(Beginning of LISTED ENTRIES)

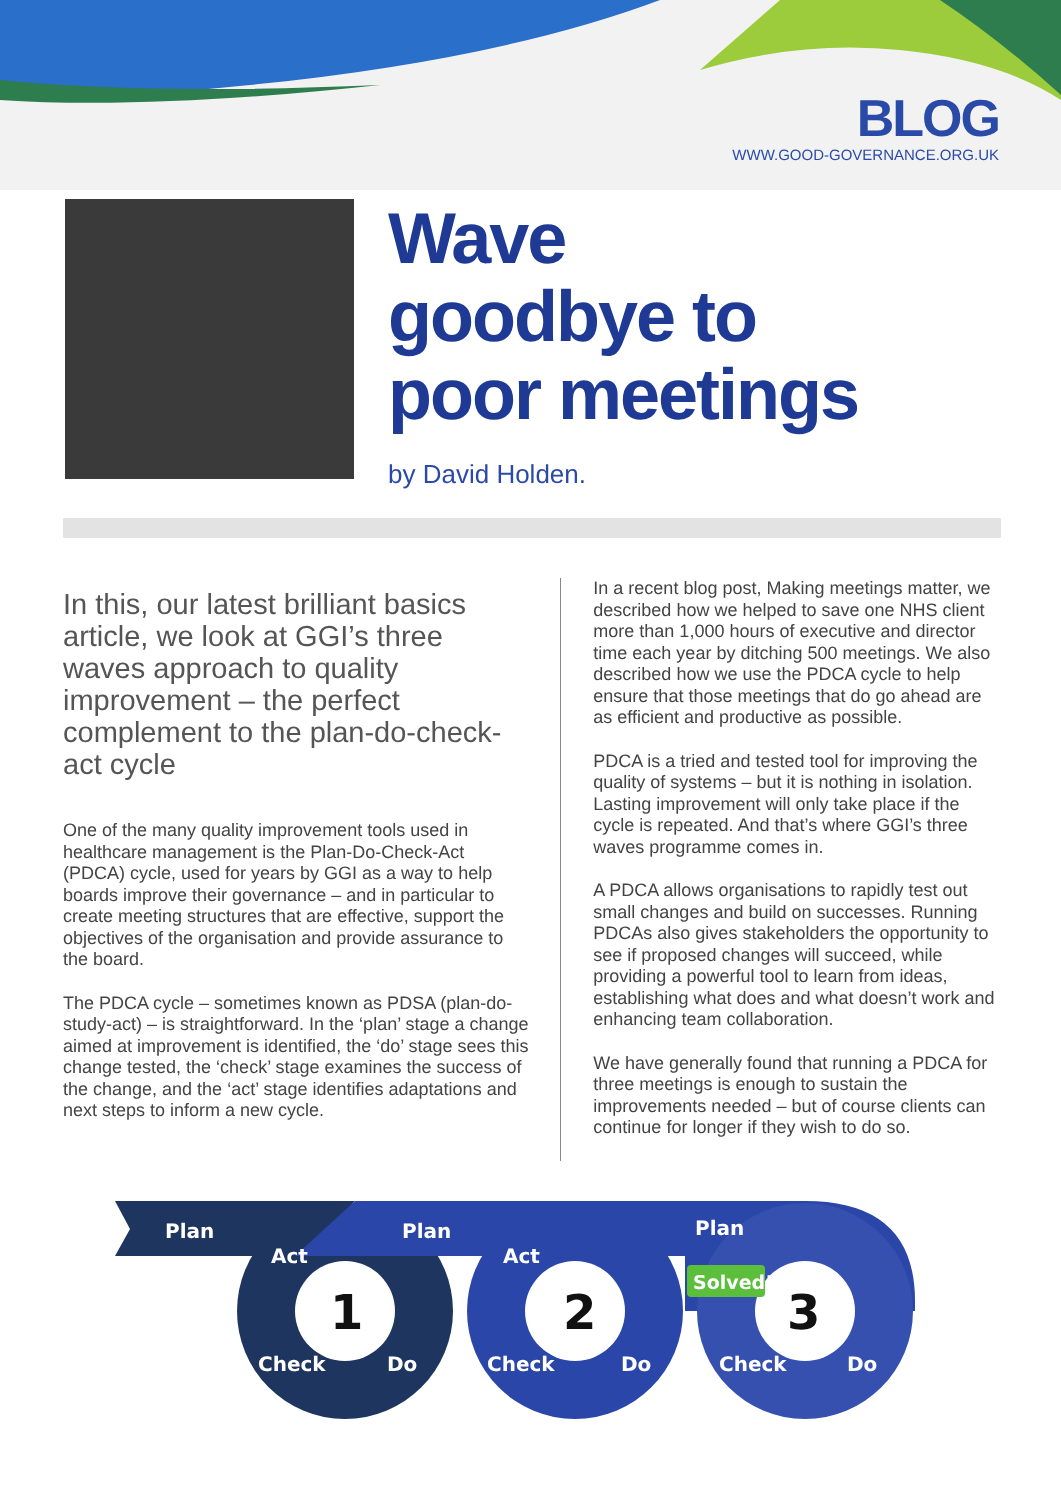BLOG
WWW.GOOD-GOVERNANCE.ORG.UK
Wave
goodbye to
poor meetings
by David Holden.
In this, our latest brilliant basics article, we look at GGI’s three waves approach to quality improvement – the perfect complement to the plan-do-check-act cycle
One of the many quality improvement tools used in healthcare management is the Plan-Do-Check-Act (PDCA) cycle, used for years by GGI as a way to help boards improve their governance – and in particular to create meeting structures that are effective, support the objectives of the organisation and provide assurance to the board.
The PDCA cycle – sometimes known as PDSA (plan-do-study-act) – is straightforward. In the ‘plan’ stage a change aimed at improvement is identified, the ‘do’ stage sees this change tested, the ‘check’ stage examines the success of the change, and the ‘act’ stage identifies adaptations and next steps to inform a new cycle.
In a recent blog post, Making meetings matter, we described how we helped to save one NHS client more than 1,000 hours of executive and director time each year by ditching 500 meetings. We also described how we use the PDCA cycle to help ensure that those meetings that do go ahead are as efficient and productive as possible.
PDCA is a tried and tested tool for improving the quality of systems – but it is nothing in isolation. Lasting improvement will only take place if the cycle is repeated. And that’s where GGI’s three waves programme comes in.
A PDCA allows organisations to rapidly test out small changes and build on successes. Running PDCAs also gives stakeholders the opportunity to see if proposed changes will succeed, while providing a powerful tool to learn from ideas, establishing what does and what doesn’t work and enhancing team collaboration.
We have generally found that running a PDCA for three meetings is enough to sustain the improvements needed – but of course clients can continue for longer if they wish to do so.
Plan
Plan
Plan
Act
Act
Check
Check
Check
Do
Do
Do
1
2
3
Solved!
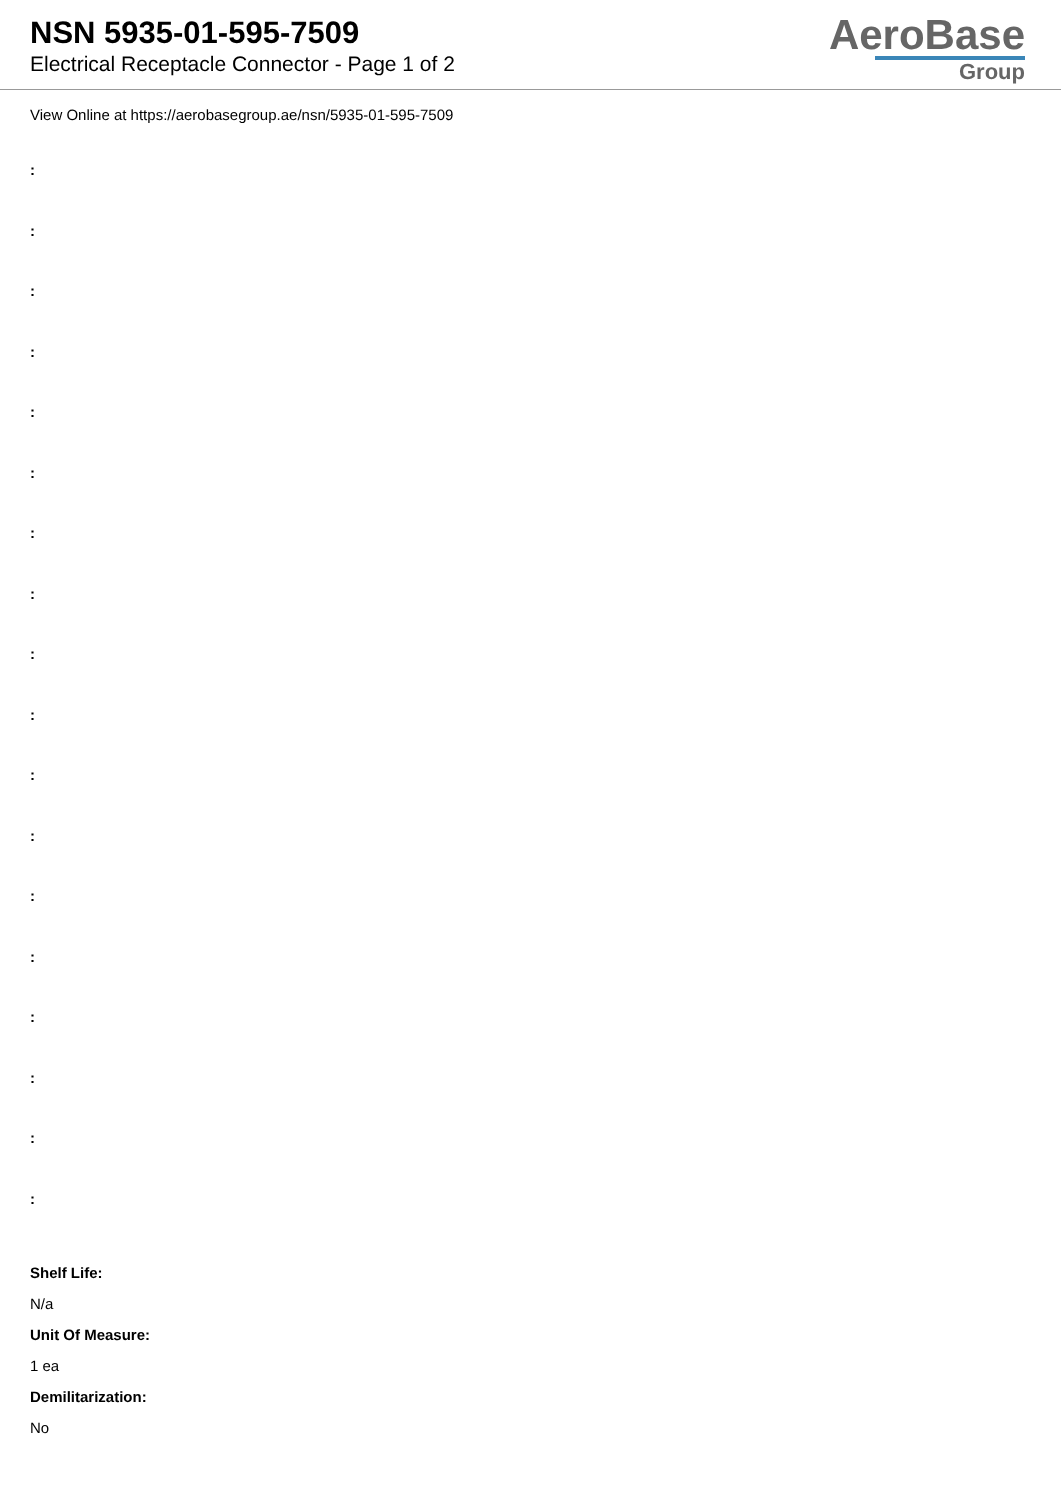NSN 5935-01-595-7509
Electrical Receptacle Connector - Page 1 of 2
AeroBase
Group
View Online at https://aerobasegroup.ae/nsn/5935-01-595-7509
:
:
:
:
:
:
:
:
:
:
:
:
:
:
:
:
:
:
Shelf Life:
N/a
Unit Of Measure:
1 ea
Demilitarization:
No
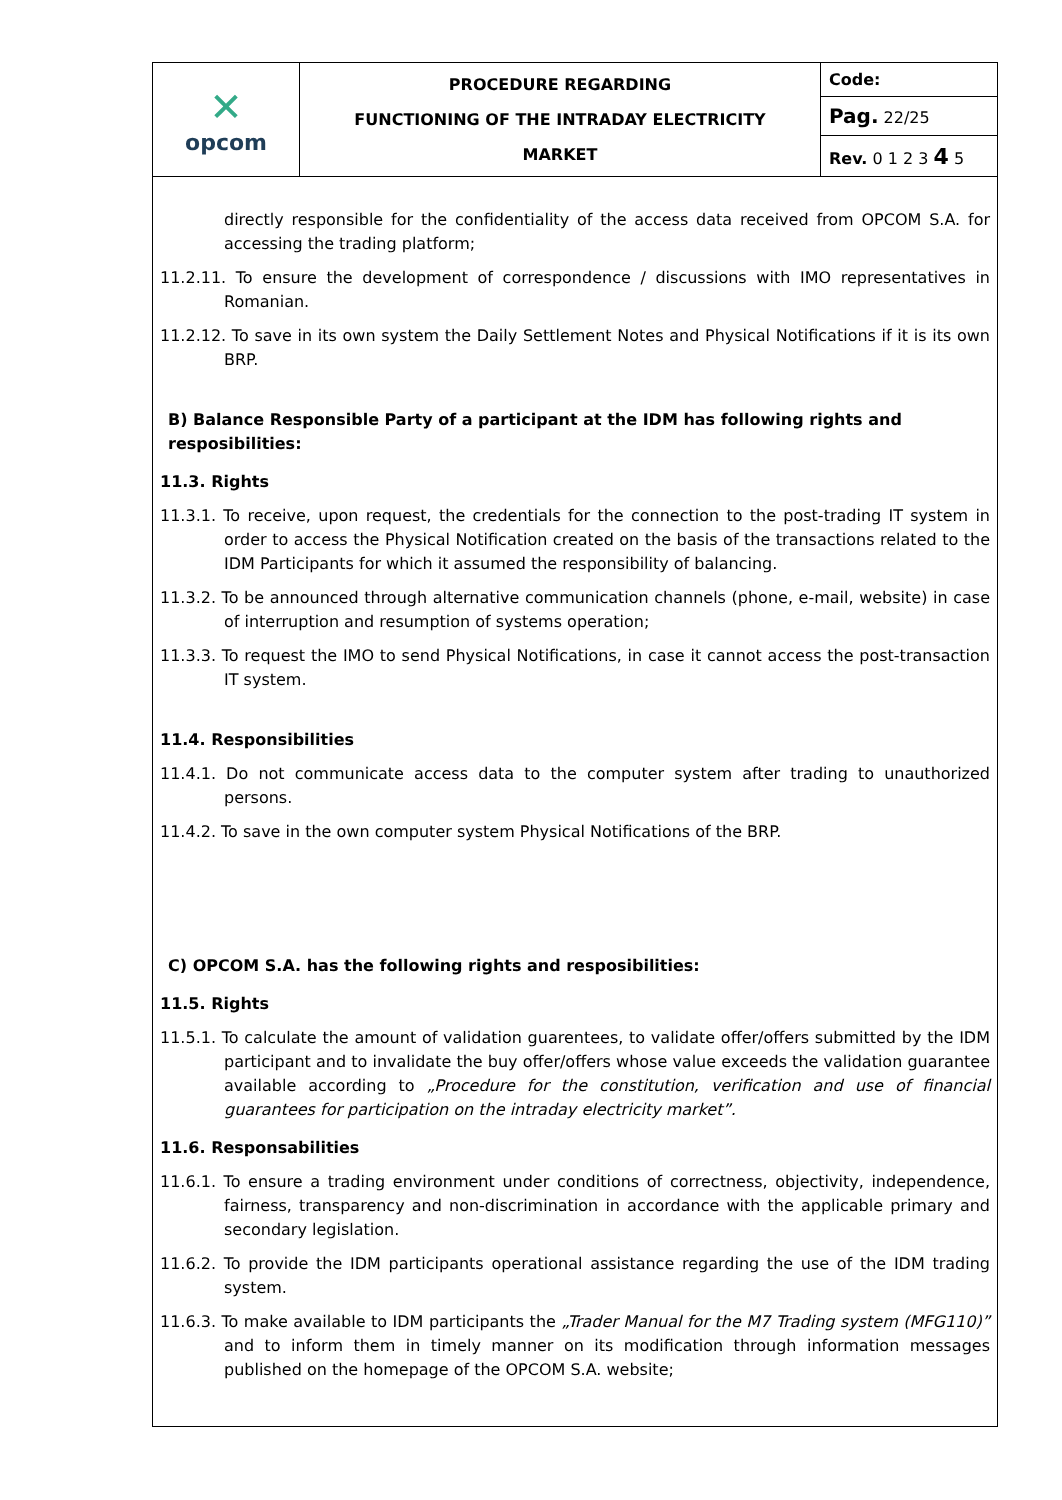| ✕ opcom | PROCEDURE REGARDING FUNCTIONING OF THE INTRADAY ELECTRICITY MARKET | Code: |
| | | Pag. 22/25 |
| | | Rev. 0 1 2 3 4 5 |
directly responsible for the confidentiality of the access data received from OPCOM S.A. for accessing the trading platform;
11.2.11. To ensure the development of correspondence / discussions with IMO representatives in Romanian.
11.2.12. To save in its own system the Daily Settlement Notes and Physical Notifications if it is its own BRP.
B) Balance Responsible Party of a participant at the IDM has following rights and resposibilities:
11.3. Rights
11.3.1. To receive, upon request, the credentials for the connection to the post-trading IT system in order to access the Physical Notification created on the basis of the transactions related to the IDM Participants for which it assumed the responsibility of balancing.
11.3.2. To be announced through alternative communication channels (phone, e-mail, website) in case of interruption and resumption of systems operation;
11.3.3. To request the IMO to send Physical Notifications, in case it cannot access the post-transaction IT system.
11.4. Responsibilities
11.4.1. Do not communicate access data to the computer system after trading to unauthorized persons.
11.4.2. To save in the own computer system Physical Notifications of the BRP.
C) OPCOM S.A. has the following rights and resposibilities:
11.5. Rights
11.5.1. To calculate the amount of validation guarentees, to validate offer/offers submitted by the IDM participant and to invalidate the buy offer/offers whose value exceeds the validation guarantee available according to „Procedure for the constitution, verification and use of financial guarantees for participation on the intraday electricity market”.
11.6. Responsabilities
11.6.1. To ensure a trading environment under conditions of correctness, objectivity, independence, fairness, transparency and non-discrimination in accordance with the applicable primary and secondary legislation.
11.6.2. To provide the IDM participants operational assistance regarding the use of the IDM trading system.
11.6.3. To make available to IDM participants the „Trader Manual for the M7 Trading system (MFG110)” and to inform them in timely manner on its modification through information messages published on the homepage of the OPCOM S.A. website;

(End of LISTED ENTRIES)

__REQUIREMENT__. Leave out the pictures and reproduce the rest of the records exactly.

__EXERCISE SOLUTION__.
BLOG
WWW.GOOD-GOVERNANCE.ORG.UK
Wave
goodbye to
poor meetings
by David Holden.
In this, our latest brilliant basics article, we look at GGI’s three waves approach to quality improvement – the perfect complement to the plan-do-check-act cycle
One of the many quality improvement tools used in healthcare management is the Plan-Do-Check-Act (PDCA) cycle, used for years by GGI as a way to help boards improve their governance – and in particular to create meeting structures that are effective, support the objectives of the organisation and provide assurance to the board.
The PDCA cycle – sometimes known as PDSA (plan-do-study-act) – is straightforward. In the ‘plan’ stage a change aimed at improvement is identified, the ‘do’ stage sees this change tested, the ‘check’ stage examines the success of the change, and the ‘act’ stage identifies adaptations and next steps to inform a new cycle.
In a recent blog post, Making meetings matter, we described how we helped to save one NHS client more than 1,000 hours of executive and director time each year by ditching 500 meetings. We also described how we use the PDCA cycle to help ensure that those meetings that do go ahead are as efficient and productive as possible.
PDCA is a tried and tested tool for improving the quality of systems – but it is nothing in isolation. Lasting improvement will only take place if the cycle is repeated. And that’s where GGI’s three waves programme comes in.
A PDCA allows organisations to rapidly test out small changes and build on successes. Running PDCAs also gives stakeholders the opportunity to see if proposed changes will succeed, while providing a powerful tool to learn from ideas, establishing what does and what doesn’t work and enhancing team collaboration.
We have generally found that running a PDCA for three meetings is enough to sustain the improvements needed – but of course clients can continue for longer if they wish to do so.
Plan
Plan
Plan
Act
Act
Check
Check
Check
Do
Do
Do
1
2
3
Solved!
NSN 5935-01-595-7509
Electrical Receptacle Connector - Page 1 of 2
AeroBase
Group
View Online at https://aerobasegroup.ae/nsn/5935-01-595-7509
:
:
:
:
:
:
:
:
:
:
:
:
:
:
:
:
:
:
Shelf Life:
N/a
Unit Of Measure:
1 ea
Demilitarization:
No
| ✕ opcom | PROCEDURE REGARDING FUNCTIONING OF THE INTRADAY ELECTRICITY MARKET | Code: |
| | | Pag. 22/25 |
| | | Rev. 0 1 2 3 4 5 |
directly responsible for the confidentiality of the access data received from OPCOM S.A. for accessing the trading platform;
11.2.11. To ensure the development of correspondence / discussions with IMO representatives in Romanian.
11.2.12. To save in its own system the Daily Settlement Notes and Physical Notifications if it is its own BRP.
B) Balance Responsible Party of a participant at the IDM has following rights and resposibilities:
11.3. Rights
11.3.1. To receive, upon request, the credentials for the connection to the post-trading IT system in order to access the Physical Notification created on the basis of the transactions related to the IDM Participants for which it assumed the responsibility of balancing.
11.3.2. To be announced through alternative communication channels (phone, e-mail, website) in case of interruption and resumption of systems operation;
11.3.3. To request the IMO to send Physical Notifications, in case it cannot access the post-transaction IT system.
11.4. Responsibilities
11.4.1. Do not communicate access data to the computer system after trading to unauthorized persons.
11.4.2. To save in the own computer system Physical Notifications of the BRP.
C) OPCOM S.A. has the following rights and resposibilities:
11.5. Rights
11.5.1. To calculate the amount of validation guarentees, to validate offer/offers submitted by the IDM participant and to invalidate the buy offer/offers whose value exceeds the validation guarantee available according to „Procedure for the constitution, verification and use of financial guarantees for participation on the intraday electricity market”.
11.6. Responsabilities
11.6.1. To ensure a trading environment under conditions of correctness, objectivity, independence, fairness, transparency and non-discrimination in accordance with the applicable primary and secondary legislation.
11.6.2. To provide the IDM participants operational assistance regarding the use of the IDM trading system.
11.6.3. To make available to IDM participants the „Trader Manual for the M7 Trading system (MFG110)” and to inform them in timely manner on its modification through information messages published on the homepage of the OPCOM S.A. website;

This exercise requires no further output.